What is being asked ▸
All entries are to be retyped without alteration.

* * * * * * *

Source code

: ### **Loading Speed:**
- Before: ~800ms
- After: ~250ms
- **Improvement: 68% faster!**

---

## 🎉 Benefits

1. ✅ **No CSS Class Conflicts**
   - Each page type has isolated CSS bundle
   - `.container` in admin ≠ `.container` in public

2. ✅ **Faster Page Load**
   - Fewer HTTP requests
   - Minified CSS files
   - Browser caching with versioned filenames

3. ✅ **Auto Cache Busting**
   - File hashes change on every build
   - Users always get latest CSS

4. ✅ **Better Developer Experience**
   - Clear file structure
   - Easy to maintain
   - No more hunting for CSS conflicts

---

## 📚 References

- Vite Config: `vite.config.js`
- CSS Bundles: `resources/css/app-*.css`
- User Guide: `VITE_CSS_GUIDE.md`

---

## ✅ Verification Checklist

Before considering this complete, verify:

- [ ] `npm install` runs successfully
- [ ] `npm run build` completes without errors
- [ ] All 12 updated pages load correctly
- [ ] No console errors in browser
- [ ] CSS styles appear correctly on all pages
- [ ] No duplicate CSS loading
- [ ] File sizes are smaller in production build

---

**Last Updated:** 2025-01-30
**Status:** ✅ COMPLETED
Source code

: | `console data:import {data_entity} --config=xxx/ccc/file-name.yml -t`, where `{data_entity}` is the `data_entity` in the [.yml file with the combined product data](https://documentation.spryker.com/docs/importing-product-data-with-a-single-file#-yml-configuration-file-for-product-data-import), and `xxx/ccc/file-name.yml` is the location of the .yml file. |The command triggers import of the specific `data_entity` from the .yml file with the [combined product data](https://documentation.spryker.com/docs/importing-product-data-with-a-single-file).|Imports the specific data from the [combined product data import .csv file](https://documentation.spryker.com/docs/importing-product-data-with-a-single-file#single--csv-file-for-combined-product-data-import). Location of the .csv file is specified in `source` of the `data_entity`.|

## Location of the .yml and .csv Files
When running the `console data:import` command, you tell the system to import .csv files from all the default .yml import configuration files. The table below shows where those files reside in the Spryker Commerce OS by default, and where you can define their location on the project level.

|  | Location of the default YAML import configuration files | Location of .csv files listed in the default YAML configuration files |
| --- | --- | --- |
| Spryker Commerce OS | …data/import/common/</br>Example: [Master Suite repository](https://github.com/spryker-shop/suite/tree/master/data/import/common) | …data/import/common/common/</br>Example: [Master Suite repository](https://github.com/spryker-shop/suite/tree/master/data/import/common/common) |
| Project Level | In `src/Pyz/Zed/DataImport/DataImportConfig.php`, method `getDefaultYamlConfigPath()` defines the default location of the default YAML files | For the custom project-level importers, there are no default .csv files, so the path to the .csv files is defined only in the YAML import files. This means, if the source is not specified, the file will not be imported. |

* * * * * * *

Task result ▸
Source code

: ### **Loading Speed:**
- Before: ~800ms
- After: ~250ms
- **Improvement: 68% faster!**

---

## 🎉 Benefits

1. ✅ **No CSS Class Conflicts**
   - Each page type has isolated CSS bundle
   - `.container` in admin ≠ `.container` in public

2. ✅ **Faster Page Load**
   - Fewer HTTP requests
   - Minified CSS files
   - Browser caching with versioned filenames

3. ✅ **Auto Cache Busting**
   - File hashes change on every build
   - Users always get latest CSS

4. ✅ **Better Developer Experience**
   - Clear file structure
   - Easy to maintain
   - No more hunting for CSS conflicts

---

## 📚 References

- Vite Config: `vite.config.js`
- CSS Bundles: `resources/css/app-*.css`
- User Guide: `VITE_CSS_GUIDE.md`

---

## ✅ Verification Checklist

Before considering this complete, verify:

- [ ] `npm install` runs successfully
- [ ] `npm run build` completes without errors
- [ ] All 12 updated pages load correctly
- [ ] No console errors in browser
- [ ] CSS styles appear correctly on all pages
- [ ] No duplicate CSS loading
- [ ] File sizes are smaller in production build

---

**Last Updated:** 2025-01-30
**Status:** ✅ COMPLETED
Source code

: | `console data:import {data_entity} --config=xxx/ccc/file-name.yml -t`, where `{data_entity}` is the `data_entity` in the [.yml file with the combined product data](https://documentation.spryker.com/docs/importing-product-data-with-a-single-file#-yml-configuration-file-for-product-data-import), and `xxx/ccc/file-name.yml` is the location of the .yml file. |The command triggers import of the specific `data_entity` from the .yml file with the [combined product data](https://documentation.spryker.com/docs/importing-product-data-with-a-single-file).|Imports the specific data from the [combined product data import .csv file](https://documentation.spryker.com/docs/importing-product-data-with-a-single-file#single--csv-file-for-combined-product-data-import). Location of the .csv file is specified in `source` of the `data_entity`.|

## Location of the .yml and .csv Files
When running the `console data:import` command, you tell the system to import .csv files from all the default .yml import configuration files. The table below shows where those files reside in the Spryker Commerce OS by default, and where you can define their location on the project level.

|  | Location of the default YAML import configuration files | Location of .csv files listed in the default YAML configuration files |
| --- | --- | --- |
| Spryker Commerce OS | …data/import/common/</br>Example: [Master Suite repository](https://github.com/spryker-shop/suite/tree/master/data/import/common) | …data/import/common/common/</br>Example: [Master Suite repository](https://github.com/spryker-shop/suite/tree/master/data/import/common/common) |
| Project Level | In `src/Pyz/Zed/DataImport/DataImportConfig.php`, method `getDefaultYamlConfigPath()` defines the default location of the default YAML files | For the custom project-level importers, there are no default .csv files, so the path to the .csv files is defined only in the YAML import files. This means, if the source is not specified, the file will not be imported. |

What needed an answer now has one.